University Hospital Leipzig, Section of Hepatology, Clinic of Gastroenterology and Rheumatology, University Hospital Leipzig, Leipzig, Germany.
Helmholtz Centre for Environmental Research-UFZ, Department of Environmental Microbiology, Leipzig, Germany.
PLoS One. 2018 Jun 13;13(6):e0197319. doi: 10.1371/journal.pone.0197319. eCollection 2018.

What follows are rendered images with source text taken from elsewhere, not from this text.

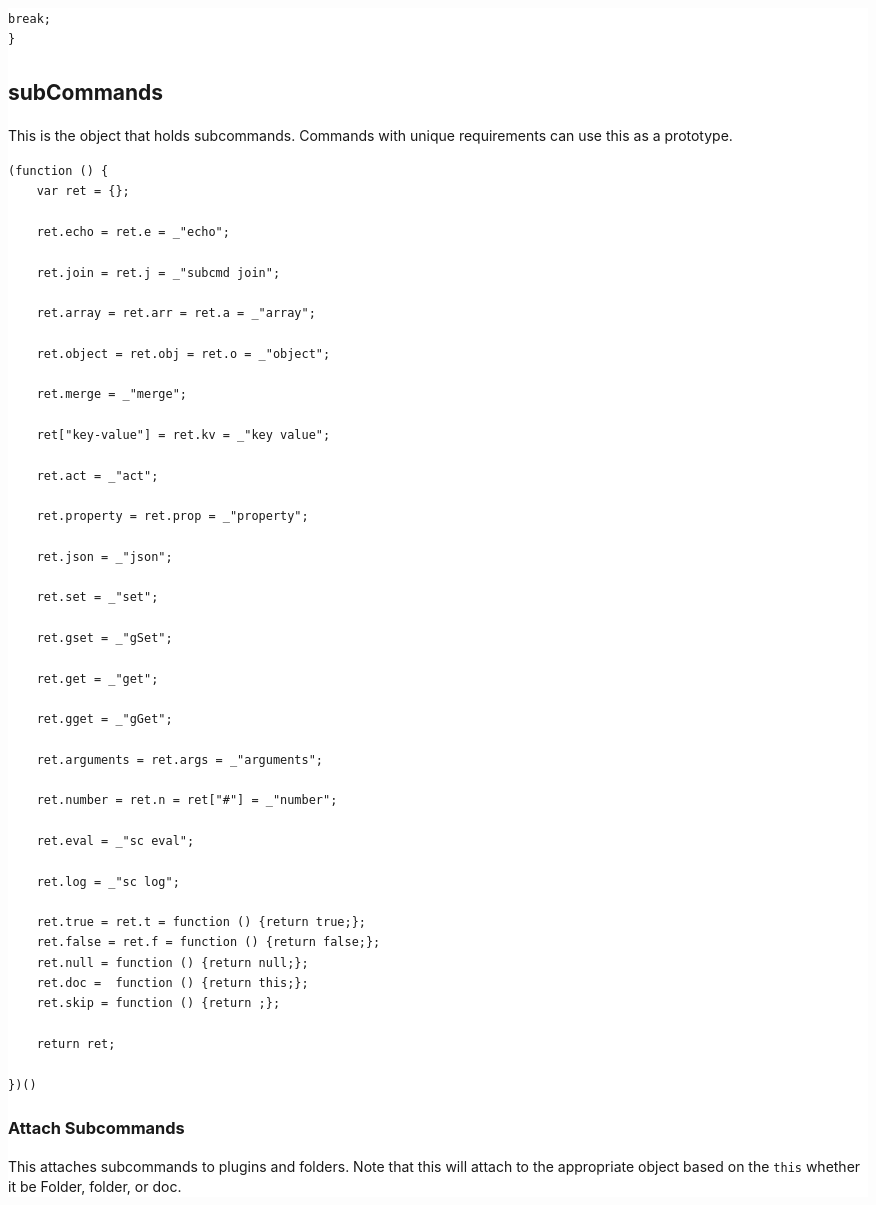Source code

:     break;
    }

         
       


## subCommands

This is the object that holds subcommands. Commands with unique requirements
can use this as a prototype.  

    (function () {
        var ret = {};
        
        ret.echo = ret.e = _"echo";
       
        ret.join = ret.j = _"subcmd join";
        
        ret.array = ret.arr = ret.a = _"array";

        ret.object = ret.obj = ret.o = _"object";

        ret.merge = _"merge";

        ret["key-value"] = ret.kv = _"key value";

        ret.act = _"act";

        ret.property = ret.prop = _"property";

        ret.json = _"json";

        ret.set = _"set";

        ret.gset = _"gSet";

        ret.get = _"get";

        ret.gget = _"gGet";

        ret.arguments = ret.args = _"arguments";

        ret.number = ret.n = ret["#"] = _"number";

        ret.eval = _"sc eval";

        ret.log = _"sc log";

        ret.true = ret.t = function () {return true;}; 
        ret.false = ret.f = function () {return false;}; 
        ret.null = function () {return null;}; 
        ret.doc =  function () {return this;}; 
        ret.skip = function () {return ;}; 

        return ret;

    })()

### Attach Subcommands

This attaches subcommands to plugins and folders. Note that this will attach
to the appropriate object based on the `this` whether it be Folder, folder, or
doc.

Patients with liver cirrhosis are susceptible to fungal infections. Due to low sensitivity of culture-based methods, we applied a real-time PCR assay targeting the 18S rRNA gene in combination with direct sequencing and terminal-restriction fragment length polymorphism (T-RFLP) in order to establish a novel tool to detect fungal DNA and to quantify and differentiate Candida DNA, also in polyfungal specimens. In total, 281 samples (blood n = 135, ascites n = 92, duodenal fluid n = 54) from 135 patients with liver cirrhosis and 52 samples (blood n = 26, duodenal fluid n = 26) from 26 control patients were collected prospectively. Candida DNA was quantified in all samples. Standard microbiological culture was performed for comparison. Blood and ascites samples, irrespective of the patient cohort, showed a method-independent low fungal detection rate of approximately 1%, and the Candida DNA content level did not exceed 3.0x10(1) copies ml-1 in any sample. In contrast, in duodenal fluid of patients with liver cirrhosis high fungal detection rates were discovered by using both PCR- and culture-based techniques (81.5% vs. 66.7%; p = 0.123) and the median level of Candida DNA was 3.8x10(5) copies ml-1 (2.3x10(2)-6.3x10(9)). In cirrhosis and controls, fungal positive culture results were confirmed by PCR in 96% and an additional amount of 44% of culture negative duodenal samples were PCR positive. Using T-RFLP analysis in duodenal samples, overall 85% of results from microbial culture were confirmed and in 75% of culture-negative but PCR-positive samples additional Candida species could be identified. In conclusion, PCR-based methods and subsequent differentiation of Candida DNA might offer a quick approach to identifying Candida species without prior cultivation.
肝硬化患者易发生真菌感染。由于基于培养的方法敏感性低,我们应用实时 PCR 检测 18S rRNA 基因,并结合直接测序和末端限制性片段长度多态性(T-RFLP),以建立一种新的工具来检测真菌 DNA,并定量和区分念珠菌 DNA,也可用于多真菌标本。总共前瞻性收集了 135 例肝硬化患者的 281 个样本(血液 n=135,腹水 n=92,十二指肠液 n=54)和 26 例对照患者的 52 个样本(血液 n=26,十二指肠液 n=26)。所有样本均定量检测了念珠菌 DNA。同时进行了标准微生物培养以作比较。无论患者队列如何,血液和腹水样本的真菌检测率均较低,独立方法检测率约为 1%,任何样本的念珠菌 DNA 含量均未超过 3.0x10(1) 拷贝/ml-1。相比之下,肝硬化患者的十二指肠液中使用 PCR 和基于培养的技术检测到高真菌检出率(81.5% vs. 66.7%;p=0.123),念珠菌 DNA 的中位数水平为 3.8x10(5) 拷贝/ml-1(2.3x10(2)-6.3x10(9))。在肝硬化和对照组中,96%的真菌阳性培养结果通过 PCR 得到了确认,另外还发现 44%的培养阴性十二指肠样本 PCR 阳性。在十二指肠样本中使用 T-RFLP 分析,微生物培养的总体 85%结果得到了确认,在 75%的培养阴性但 PCR 阳性样本中,还可以鉴定出其他念珠菌物种。总之,基于 PCR 的方法和随后对念珠菌 DNA 的区分可能提供了一种无需事先培养即可快速识别念珠菌的方法。